(Records from a data collection)
↓↓↓
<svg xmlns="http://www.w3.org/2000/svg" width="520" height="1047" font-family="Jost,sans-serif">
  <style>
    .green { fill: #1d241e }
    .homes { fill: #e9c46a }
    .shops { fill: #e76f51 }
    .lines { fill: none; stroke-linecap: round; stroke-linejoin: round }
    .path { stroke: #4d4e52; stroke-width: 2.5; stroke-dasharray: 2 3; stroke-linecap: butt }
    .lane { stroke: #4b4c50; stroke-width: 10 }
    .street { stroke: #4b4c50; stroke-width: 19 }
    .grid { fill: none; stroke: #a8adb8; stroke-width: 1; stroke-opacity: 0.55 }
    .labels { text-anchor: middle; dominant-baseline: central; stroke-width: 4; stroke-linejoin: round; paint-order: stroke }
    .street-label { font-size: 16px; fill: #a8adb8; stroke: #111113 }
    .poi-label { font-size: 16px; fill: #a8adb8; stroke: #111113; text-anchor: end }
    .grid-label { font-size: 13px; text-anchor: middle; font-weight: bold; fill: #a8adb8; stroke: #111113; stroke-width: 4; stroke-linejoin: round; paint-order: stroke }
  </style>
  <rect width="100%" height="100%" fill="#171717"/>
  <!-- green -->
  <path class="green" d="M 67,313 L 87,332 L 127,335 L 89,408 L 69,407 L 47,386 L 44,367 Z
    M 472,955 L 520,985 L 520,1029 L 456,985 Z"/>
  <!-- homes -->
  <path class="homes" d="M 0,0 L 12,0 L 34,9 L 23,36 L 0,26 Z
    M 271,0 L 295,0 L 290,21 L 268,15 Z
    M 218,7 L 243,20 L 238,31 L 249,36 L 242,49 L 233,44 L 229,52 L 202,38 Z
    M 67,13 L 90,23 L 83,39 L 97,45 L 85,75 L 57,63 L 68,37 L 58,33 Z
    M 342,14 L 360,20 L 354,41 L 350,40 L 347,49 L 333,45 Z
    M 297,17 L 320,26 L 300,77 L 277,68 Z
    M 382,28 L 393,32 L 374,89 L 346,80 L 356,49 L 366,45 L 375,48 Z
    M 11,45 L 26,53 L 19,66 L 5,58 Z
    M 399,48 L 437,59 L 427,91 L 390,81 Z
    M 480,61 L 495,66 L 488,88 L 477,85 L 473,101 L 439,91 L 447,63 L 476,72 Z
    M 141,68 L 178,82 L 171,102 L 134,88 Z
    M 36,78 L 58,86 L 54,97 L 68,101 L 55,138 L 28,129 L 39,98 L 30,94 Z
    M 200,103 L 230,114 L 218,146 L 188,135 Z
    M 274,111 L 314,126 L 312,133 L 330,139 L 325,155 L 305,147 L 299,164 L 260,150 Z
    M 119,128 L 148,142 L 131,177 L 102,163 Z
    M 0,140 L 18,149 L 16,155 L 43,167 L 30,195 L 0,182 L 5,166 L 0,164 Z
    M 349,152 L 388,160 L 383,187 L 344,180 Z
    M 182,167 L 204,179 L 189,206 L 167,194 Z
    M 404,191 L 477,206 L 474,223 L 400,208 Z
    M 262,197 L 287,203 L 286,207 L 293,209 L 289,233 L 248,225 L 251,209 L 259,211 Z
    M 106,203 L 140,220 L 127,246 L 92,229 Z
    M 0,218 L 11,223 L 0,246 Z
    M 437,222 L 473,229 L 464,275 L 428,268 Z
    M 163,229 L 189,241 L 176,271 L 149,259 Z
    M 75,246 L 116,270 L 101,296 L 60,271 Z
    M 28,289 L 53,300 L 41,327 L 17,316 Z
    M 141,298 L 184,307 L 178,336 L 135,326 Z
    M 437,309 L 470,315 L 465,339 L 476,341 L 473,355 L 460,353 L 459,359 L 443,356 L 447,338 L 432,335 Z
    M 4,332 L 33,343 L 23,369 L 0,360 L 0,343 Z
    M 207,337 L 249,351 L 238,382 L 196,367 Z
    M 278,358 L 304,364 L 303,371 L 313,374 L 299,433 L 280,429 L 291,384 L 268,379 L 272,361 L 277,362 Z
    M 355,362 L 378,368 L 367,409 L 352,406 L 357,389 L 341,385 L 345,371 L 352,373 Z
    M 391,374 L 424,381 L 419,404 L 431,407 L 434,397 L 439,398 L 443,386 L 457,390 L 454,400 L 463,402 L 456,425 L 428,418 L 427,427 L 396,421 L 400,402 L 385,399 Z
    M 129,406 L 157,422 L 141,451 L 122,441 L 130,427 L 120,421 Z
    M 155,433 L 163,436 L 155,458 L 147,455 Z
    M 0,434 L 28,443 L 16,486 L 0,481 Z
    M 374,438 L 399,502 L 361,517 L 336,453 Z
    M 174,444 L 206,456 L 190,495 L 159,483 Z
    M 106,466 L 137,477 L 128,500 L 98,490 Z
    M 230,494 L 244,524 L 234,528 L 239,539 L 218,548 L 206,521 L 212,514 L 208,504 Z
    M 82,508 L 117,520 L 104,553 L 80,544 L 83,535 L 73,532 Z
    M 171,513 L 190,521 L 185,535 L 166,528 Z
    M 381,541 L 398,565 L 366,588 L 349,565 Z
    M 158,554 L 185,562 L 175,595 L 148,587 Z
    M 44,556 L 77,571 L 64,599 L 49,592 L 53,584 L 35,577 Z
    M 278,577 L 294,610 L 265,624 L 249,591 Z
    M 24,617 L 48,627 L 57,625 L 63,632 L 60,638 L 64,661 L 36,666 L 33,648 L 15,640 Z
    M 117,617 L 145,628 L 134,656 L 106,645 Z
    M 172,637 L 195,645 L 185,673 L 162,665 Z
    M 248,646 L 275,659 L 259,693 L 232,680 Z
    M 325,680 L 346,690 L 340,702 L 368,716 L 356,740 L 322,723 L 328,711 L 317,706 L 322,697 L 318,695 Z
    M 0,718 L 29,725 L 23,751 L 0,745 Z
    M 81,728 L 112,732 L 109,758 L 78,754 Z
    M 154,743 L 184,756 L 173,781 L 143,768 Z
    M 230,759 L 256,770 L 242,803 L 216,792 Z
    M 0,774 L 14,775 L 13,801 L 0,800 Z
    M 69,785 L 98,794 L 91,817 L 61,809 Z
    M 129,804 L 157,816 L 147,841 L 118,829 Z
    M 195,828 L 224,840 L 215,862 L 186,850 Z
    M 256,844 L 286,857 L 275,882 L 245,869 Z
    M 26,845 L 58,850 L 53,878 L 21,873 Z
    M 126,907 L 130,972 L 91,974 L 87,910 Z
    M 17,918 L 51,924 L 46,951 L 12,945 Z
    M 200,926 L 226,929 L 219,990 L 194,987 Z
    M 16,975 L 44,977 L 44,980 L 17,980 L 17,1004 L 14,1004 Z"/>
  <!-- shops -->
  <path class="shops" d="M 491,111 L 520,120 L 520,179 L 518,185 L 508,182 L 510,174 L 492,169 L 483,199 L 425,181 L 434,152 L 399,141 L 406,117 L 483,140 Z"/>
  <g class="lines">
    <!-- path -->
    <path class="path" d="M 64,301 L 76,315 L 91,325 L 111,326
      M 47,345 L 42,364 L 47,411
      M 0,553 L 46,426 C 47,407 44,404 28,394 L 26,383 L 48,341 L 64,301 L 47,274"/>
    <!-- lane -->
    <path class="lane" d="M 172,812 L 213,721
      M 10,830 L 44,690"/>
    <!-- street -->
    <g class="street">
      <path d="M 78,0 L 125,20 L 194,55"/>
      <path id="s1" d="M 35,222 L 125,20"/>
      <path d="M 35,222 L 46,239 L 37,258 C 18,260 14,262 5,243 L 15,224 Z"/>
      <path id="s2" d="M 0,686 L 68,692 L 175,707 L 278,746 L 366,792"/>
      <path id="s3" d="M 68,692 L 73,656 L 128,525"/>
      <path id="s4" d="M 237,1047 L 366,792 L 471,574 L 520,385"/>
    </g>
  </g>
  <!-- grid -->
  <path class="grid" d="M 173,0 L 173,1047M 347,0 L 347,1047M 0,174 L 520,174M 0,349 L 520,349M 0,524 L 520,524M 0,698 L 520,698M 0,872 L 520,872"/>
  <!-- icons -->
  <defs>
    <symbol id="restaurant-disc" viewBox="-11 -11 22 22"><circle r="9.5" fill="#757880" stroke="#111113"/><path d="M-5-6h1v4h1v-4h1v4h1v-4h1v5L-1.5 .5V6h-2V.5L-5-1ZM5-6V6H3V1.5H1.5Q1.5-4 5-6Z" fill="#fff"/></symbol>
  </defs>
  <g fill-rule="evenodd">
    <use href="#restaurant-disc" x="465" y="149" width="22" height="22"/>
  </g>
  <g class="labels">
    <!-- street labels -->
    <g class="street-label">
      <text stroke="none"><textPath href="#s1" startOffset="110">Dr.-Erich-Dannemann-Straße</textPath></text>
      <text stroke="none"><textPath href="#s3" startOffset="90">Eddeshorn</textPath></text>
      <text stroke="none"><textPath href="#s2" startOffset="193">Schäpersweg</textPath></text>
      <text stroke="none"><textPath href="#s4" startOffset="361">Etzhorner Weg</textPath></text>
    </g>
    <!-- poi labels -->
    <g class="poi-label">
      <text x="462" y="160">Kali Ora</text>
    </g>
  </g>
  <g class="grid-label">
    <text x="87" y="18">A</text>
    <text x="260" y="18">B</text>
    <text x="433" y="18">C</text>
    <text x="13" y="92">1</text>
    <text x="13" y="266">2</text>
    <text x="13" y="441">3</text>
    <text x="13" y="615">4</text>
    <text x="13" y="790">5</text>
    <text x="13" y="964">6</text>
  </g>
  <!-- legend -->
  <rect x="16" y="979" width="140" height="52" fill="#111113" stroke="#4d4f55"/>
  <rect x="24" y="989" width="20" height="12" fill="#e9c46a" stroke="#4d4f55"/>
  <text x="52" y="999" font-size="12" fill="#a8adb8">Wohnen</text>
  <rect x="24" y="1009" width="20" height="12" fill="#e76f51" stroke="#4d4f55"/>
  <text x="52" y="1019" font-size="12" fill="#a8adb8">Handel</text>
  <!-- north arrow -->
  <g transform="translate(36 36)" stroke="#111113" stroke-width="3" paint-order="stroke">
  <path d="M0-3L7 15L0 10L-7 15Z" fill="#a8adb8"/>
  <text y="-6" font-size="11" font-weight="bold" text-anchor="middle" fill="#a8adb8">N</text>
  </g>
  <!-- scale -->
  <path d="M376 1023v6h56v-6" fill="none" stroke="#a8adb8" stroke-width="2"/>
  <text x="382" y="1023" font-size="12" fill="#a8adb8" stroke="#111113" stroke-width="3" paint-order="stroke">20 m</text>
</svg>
↑↑↑
EXERCISE OBJECTIVE: Wherever the string "linecap" shows up in a line of the records, count that line once. Report the total alone.

ANSWER BOX: 2